The novel has two endings, the first of which is a bummer, and the second of which is a bummer with a silver lining. That's the best we're going to get, folks.
Ultimately—spoiler alert—Will decides to go through with his assisted suicide. Lou is furious when she learns this—especially because it comes right after her declaration of love for him—but she eventually relents and accompanies him to Dignitas despite the protestations of her mother. This is a big moment on two levels: it shows that Lou is willing to be there for Will even if she disagrees with his decision, and it also shows that Lou is not going to let her family control her actions as they always have.

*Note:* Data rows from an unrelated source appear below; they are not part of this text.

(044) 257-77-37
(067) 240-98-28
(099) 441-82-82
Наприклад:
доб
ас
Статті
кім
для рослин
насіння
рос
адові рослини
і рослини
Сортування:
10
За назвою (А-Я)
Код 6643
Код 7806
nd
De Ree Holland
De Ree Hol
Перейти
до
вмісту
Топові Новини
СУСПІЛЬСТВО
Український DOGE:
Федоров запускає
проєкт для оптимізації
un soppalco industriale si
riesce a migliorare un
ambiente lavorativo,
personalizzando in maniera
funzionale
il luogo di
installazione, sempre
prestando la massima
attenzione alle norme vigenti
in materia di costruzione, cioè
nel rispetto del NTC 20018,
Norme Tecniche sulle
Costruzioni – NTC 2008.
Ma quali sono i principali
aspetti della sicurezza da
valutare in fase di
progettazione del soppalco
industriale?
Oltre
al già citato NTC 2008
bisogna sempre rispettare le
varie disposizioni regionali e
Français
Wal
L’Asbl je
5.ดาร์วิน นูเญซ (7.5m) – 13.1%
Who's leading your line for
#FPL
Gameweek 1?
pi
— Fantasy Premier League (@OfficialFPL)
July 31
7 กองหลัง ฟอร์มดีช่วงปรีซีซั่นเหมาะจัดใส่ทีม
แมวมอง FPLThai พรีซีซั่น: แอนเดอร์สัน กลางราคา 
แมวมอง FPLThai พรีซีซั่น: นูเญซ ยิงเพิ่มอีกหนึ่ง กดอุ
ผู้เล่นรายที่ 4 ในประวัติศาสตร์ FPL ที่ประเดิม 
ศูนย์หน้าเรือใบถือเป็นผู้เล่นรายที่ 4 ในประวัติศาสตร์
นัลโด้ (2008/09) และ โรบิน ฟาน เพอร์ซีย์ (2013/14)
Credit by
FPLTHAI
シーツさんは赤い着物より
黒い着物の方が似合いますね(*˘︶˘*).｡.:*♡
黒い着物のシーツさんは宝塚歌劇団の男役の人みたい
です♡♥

The epilogue finds Lou in a Paris café, which brings to mind a conversation she had with Will earlier in the novel, when Will told her that Paris was his favorite place on the planet. And it turns out that Will directly requested that Lou go to Paris: he gave her a letter saying that it should only be opened in a Paris café, accompanied by coffee and croissants. He wants to make her start really living her life.
The letter covers a lot of stuff, but the gist is that Will knows that Lou will be a better person for their relationship, even if it causes her pain right now. To that end, he leaves her a small amount of money that will allow her to fund her schooling.
In the closing moment of the novel, Lou gets up and heads "off down the street toward the parfumerie and the whole of Paris and beyond" (e.32). This represents the most important way that Will has changed Lou: she is now eager to explore the world without letting fear control her. That's a priceless gift.